Ces bassines sont des cratères à ciel ouvert, recouverts d'une immense bâche en plastique, pompent l'eau des nappes phréatiques superficielles l'hiver pour en stocker jusqu'à 650.000 m3 (soit 260 piscines olympiques), avant de la restituer pour l'irrigation l'été, quand les précipitations se raréfient. A l'heure où se pose, de manière de plus en plus accrue, la question de l'accès à l'eau, ces retenues visent ainsi à faciliter le captage et l'utilisation des eaux de pluie par les agriculteurs pour qu'ils puissent arroser leurs terres en période de sécheresse, et ainsi irriguer les grandes cultures.

Tensions entre le monde agricole et les défenseurs de l'environnement

De tels projets se multiplient dans l'Hexagone, mais les tensions entre le monde agricole et les défenseurs de l'environnement se cristallisent dans les Deux-Sèvres, deuxième zone humide de France en superficie. Dans le sud de ce département, un projet de création de 16 bassines a été lancé.

Les associations environnementales estiment que ces réserves d'eau constituent un « accaparement » de l'eau et dénoncent l'impact écologique de ces mégastructures qui captent les ressources des nappes phréatiques.
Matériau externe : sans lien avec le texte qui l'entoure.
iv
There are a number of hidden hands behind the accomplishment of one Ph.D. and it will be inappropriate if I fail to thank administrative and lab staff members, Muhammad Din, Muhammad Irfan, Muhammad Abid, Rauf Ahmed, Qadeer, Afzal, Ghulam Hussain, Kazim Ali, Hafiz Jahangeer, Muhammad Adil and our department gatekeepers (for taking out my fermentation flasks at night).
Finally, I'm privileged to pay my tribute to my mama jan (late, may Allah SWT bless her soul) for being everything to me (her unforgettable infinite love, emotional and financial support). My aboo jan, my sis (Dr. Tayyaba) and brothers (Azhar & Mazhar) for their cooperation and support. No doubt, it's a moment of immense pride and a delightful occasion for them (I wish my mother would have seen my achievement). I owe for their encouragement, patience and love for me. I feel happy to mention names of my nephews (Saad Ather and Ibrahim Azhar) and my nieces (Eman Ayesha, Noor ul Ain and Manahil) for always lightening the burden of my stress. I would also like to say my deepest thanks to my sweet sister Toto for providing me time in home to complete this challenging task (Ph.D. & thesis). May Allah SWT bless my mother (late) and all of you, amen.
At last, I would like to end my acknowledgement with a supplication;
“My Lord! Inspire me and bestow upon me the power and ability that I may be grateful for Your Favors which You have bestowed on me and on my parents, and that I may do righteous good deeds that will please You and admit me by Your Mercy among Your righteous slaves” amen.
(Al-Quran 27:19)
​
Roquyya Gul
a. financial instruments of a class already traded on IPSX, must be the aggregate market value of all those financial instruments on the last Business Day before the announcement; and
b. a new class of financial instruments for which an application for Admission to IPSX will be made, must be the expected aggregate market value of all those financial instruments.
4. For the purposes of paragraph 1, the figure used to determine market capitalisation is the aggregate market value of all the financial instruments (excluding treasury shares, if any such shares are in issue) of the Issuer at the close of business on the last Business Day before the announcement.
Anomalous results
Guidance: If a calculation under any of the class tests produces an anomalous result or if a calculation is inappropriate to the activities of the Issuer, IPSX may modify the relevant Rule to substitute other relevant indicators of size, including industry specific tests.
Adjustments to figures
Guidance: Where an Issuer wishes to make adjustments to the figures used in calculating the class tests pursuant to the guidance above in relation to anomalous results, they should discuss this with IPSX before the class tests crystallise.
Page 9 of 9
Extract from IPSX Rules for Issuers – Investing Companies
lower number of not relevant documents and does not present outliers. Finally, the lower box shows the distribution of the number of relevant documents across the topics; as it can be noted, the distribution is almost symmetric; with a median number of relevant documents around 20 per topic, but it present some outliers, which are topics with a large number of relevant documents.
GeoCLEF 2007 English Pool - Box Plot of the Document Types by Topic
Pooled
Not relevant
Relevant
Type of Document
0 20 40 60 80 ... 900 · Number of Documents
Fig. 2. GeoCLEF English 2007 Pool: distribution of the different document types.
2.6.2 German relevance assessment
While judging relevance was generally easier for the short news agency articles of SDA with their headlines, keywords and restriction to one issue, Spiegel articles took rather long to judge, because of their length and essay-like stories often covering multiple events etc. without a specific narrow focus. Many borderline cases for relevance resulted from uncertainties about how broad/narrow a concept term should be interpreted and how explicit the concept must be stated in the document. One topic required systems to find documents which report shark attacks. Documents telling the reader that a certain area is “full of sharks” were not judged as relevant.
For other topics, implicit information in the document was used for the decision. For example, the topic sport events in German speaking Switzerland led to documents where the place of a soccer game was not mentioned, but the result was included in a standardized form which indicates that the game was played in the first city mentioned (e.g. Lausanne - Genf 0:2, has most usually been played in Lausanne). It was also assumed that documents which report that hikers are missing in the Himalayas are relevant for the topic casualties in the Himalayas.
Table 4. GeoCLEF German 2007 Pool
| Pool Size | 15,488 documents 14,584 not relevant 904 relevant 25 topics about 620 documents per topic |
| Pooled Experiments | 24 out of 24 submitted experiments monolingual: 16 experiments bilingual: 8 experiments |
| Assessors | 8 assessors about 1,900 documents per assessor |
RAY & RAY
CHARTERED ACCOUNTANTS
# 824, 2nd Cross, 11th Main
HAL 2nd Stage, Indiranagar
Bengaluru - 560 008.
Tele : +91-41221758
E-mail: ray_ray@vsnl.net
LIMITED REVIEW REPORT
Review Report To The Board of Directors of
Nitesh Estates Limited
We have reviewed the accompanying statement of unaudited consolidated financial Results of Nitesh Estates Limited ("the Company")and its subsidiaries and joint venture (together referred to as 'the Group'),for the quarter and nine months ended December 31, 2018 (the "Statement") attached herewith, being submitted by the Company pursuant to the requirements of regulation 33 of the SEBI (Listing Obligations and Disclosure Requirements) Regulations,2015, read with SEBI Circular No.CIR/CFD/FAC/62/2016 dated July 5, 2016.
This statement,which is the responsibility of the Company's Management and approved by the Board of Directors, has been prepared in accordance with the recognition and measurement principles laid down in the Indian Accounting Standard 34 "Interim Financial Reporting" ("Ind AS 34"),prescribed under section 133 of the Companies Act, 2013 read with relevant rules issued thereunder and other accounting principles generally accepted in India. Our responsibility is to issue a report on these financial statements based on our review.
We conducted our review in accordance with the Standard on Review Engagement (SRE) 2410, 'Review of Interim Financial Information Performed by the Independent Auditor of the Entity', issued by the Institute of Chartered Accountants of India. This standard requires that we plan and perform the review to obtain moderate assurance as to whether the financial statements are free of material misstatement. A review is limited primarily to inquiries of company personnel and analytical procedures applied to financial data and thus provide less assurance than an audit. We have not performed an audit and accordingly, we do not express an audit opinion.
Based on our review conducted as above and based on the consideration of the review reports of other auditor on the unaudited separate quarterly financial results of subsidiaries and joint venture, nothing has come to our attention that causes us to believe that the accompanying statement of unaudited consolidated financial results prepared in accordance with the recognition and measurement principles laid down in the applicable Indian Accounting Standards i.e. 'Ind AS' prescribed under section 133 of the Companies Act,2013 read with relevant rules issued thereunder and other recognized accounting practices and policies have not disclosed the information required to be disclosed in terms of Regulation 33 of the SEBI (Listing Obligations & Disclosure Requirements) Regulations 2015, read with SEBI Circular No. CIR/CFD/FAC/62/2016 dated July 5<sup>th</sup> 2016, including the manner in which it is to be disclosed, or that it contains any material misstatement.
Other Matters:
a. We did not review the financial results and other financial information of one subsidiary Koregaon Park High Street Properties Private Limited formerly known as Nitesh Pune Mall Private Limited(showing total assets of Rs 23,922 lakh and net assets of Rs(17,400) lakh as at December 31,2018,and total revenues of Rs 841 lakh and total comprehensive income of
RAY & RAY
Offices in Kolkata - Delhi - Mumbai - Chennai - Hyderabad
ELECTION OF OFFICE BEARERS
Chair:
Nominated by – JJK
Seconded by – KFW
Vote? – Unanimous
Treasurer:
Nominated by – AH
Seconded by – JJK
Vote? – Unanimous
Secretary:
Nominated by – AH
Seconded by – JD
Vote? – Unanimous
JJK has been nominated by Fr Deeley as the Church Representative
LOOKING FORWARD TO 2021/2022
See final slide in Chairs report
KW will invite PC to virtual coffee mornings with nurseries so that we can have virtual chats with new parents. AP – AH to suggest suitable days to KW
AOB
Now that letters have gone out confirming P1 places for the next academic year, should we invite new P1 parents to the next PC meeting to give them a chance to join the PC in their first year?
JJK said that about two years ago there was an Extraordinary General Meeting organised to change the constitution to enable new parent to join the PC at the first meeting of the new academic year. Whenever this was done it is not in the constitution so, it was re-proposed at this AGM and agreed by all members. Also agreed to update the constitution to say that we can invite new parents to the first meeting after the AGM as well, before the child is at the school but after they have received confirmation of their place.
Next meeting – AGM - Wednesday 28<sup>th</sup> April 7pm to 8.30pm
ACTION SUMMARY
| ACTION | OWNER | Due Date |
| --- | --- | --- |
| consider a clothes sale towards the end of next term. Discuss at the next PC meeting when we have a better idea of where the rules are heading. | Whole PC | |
 « Les bassines ne concernent qu'une minorité d'agriculteurs, ceux qui sont sur un modèle d'un certain âge. Principalement des cultures de maïs destinées à l'alimentation du bétail et à l'exportation. Et non des productions maraîchères qui vont servir à l'alimentation du bassin de vie local. Résultat : 10 % d'agriculteurs vont avoir un accès privilégié à l'eau et priver d'un bien commun les 90 % restants », détaille Christine Graval, conseillère régionale écologiste de Nouvelle-Aquitaine, citée en juin dernier par La Tribune.

Les opposants aux bassines prônent d'autres leviers à développer en priorité : agro-écologie, changement de cultures, retour des prairies, avant de construire éventuellement des réserves d'eau, et qui soient plus petites.